■ Problem details: From the passage on Oceanic pottery below, list the language groups from which Ross provides evidence for the structure of pot terminology.

■ Passage provided:
============================================================

Pottery is one of the more distinctive features of the Lapita
culture, here held to coincide with and thus be an integral marker of
the early dispersal of Proto Oceanic.2 Pottery manufacture in
Oceania is geographically discontinuous. By no means all Oceanic
speakers make pottery. Obviously, pottery can only be made where
suitable clay is available, but its availability is no guarantee that
pottery will be manufactured. Nor is its absence from the immediate
locality a guarantee that pottery will not be made: the Gumawana
speakers of the Amphlett group transport their clay some distance by sea
from Fergusson Island. As a result of this discontinuity, pots were
traditionally important trade items. A linguistic spin-off of this trade
is that words for pots are not infrequently loan words, especially in
the languages of the people who are not potters.
Ross (1996c:69) writes that most Oceanic
languages have quite a simple pot terminology with three or four main
terms.
There is generally a term for cooking pot, which often also doubles
as the term for pottery in general … Secondly, there is a term for water
pot or water jar. Thirdly, there is a term for a bowl or dish with a
variety of functions, and finally a term for a frying dish or frying pan
(in some societies the object itself is actually the large sherd of a
broken pot).
There is fair agreement across Oceanic languages about the structure
of the terminology—Ross provides evidence from NNG, PT, Admiralties and
Fijian languages which all have terms (not necessarily cognate) for pot
(generic), cooking pot, water jar, bowl/dish and frying pan (see Figure 4)—and we have PMP reconstructions in support
of corresponding POc terms. However, our cognate sets are
disappointingly small. Of our reconstructions, the cooking pot/generic
term is the most soundly based.

============================================================

■ Stored entries:
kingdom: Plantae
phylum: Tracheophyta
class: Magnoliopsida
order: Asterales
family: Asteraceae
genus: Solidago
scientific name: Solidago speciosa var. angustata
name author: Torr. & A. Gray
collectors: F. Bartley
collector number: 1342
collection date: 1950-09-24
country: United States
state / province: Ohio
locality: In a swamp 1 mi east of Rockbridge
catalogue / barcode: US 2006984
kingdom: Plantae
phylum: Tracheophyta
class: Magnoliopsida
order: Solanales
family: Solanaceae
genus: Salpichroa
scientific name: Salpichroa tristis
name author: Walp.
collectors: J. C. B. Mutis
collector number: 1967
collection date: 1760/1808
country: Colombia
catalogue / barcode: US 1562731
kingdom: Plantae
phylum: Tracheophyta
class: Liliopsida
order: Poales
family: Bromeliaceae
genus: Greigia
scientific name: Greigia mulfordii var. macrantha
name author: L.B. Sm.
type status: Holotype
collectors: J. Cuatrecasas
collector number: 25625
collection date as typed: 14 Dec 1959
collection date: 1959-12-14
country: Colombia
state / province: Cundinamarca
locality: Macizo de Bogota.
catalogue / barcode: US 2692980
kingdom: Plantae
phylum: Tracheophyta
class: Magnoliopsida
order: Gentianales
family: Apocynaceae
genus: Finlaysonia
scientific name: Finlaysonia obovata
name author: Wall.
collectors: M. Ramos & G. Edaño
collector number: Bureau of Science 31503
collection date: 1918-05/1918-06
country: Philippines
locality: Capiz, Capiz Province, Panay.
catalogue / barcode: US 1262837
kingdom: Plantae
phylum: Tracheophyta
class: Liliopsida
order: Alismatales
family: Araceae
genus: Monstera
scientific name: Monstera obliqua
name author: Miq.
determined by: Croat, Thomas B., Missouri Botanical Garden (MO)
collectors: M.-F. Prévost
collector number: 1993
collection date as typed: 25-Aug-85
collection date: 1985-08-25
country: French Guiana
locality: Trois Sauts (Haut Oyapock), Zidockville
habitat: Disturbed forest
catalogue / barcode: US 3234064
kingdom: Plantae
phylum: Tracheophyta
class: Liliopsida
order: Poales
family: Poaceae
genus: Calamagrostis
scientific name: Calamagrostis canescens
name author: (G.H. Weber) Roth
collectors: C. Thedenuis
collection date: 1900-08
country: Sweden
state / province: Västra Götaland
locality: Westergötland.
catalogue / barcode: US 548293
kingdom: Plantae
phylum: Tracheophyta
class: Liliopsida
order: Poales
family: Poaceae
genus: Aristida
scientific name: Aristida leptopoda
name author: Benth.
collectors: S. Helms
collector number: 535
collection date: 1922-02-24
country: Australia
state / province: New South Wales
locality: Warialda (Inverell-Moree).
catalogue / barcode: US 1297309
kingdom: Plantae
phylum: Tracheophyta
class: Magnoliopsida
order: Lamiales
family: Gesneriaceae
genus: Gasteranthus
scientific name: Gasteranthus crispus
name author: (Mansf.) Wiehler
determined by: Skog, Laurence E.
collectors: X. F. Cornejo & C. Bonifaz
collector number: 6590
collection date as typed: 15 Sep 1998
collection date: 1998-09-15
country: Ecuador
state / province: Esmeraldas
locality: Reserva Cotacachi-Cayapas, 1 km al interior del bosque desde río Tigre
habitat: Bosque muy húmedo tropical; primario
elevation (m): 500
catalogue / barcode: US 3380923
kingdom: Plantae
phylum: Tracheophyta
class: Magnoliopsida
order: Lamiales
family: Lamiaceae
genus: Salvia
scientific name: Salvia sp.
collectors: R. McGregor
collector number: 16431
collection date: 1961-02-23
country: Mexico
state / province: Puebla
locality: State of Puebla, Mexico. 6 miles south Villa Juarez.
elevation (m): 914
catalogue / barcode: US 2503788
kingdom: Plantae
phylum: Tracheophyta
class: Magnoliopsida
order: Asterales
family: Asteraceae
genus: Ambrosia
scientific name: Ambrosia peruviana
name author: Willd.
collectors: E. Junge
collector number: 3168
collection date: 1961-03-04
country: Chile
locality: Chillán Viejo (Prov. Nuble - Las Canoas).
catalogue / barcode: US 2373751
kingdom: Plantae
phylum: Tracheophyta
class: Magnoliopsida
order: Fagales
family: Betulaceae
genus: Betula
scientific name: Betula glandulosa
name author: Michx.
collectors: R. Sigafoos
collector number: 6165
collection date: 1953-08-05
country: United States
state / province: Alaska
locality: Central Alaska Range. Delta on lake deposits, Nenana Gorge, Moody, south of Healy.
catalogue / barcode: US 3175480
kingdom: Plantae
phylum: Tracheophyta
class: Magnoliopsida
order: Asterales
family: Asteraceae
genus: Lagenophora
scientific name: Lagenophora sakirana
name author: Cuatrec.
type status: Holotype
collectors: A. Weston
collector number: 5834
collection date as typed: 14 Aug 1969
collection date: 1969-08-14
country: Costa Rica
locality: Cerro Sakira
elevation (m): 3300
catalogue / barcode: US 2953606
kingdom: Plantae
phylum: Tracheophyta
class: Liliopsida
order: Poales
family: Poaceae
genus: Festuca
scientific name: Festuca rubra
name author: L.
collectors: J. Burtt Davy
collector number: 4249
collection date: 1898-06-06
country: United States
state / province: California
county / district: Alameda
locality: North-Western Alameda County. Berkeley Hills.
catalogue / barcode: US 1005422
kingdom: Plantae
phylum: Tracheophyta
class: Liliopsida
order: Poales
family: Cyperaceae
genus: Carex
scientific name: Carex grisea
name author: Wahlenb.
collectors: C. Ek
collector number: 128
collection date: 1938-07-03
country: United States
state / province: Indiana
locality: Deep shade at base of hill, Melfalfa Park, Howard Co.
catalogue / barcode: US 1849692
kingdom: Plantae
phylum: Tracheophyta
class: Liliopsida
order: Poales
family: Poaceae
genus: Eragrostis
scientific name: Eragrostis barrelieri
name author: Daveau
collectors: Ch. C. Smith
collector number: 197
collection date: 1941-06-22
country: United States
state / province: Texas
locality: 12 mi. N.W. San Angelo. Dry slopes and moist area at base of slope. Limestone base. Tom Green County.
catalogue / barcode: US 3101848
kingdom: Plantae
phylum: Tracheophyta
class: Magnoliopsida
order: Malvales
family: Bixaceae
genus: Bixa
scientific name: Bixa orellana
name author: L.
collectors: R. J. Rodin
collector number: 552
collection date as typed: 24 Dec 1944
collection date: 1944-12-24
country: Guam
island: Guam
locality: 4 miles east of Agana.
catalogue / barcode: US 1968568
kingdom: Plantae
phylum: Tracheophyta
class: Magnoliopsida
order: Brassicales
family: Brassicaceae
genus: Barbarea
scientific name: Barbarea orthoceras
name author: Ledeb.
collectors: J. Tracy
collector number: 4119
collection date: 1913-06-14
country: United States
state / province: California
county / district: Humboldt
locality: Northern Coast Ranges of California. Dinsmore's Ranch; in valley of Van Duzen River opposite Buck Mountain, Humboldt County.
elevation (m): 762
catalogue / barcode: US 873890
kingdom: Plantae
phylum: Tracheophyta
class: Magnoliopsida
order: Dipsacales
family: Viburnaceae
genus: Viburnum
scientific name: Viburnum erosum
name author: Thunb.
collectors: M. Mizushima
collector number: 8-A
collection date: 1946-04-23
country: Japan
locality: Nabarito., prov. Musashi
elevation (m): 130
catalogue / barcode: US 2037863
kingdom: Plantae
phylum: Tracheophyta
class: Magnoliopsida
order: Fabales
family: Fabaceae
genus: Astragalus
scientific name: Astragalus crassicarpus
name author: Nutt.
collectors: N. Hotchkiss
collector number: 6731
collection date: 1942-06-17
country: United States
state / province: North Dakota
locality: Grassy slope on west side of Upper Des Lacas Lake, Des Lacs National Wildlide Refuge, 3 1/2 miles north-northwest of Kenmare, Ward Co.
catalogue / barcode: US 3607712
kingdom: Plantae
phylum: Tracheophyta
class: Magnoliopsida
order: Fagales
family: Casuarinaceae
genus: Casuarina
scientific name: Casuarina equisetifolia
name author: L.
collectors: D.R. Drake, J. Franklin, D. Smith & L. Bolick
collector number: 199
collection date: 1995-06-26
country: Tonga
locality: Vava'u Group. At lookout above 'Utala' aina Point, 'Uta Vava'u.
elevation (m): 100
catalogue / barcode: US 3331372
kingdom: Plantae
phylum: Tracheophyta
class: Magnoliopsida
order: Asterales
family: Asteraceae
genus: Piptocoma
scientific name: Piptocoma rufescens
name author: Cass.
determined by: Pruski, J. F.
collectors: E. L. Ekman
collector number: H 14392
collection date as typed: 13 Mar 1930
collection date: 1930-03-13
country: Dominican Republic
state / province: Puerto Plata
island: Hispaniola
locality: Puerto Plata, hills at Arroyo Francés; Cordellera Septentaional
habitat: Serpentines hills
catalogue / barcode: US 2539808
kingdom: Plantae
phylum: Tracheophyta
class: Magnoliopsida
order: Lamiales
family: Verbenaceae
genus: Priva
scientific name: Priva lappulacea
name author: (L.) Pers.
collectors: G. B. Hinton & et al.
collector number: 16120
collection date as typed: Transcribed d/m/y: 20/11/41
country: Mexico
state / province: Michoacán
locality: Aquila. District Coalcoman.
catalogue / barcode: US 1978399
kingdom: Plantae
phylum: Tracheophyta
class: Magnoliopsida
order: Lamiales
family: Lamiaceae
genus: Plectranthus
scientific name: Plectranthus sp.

============================================================

■ Answer for the task: NNG, PT, Admiralties, Fijian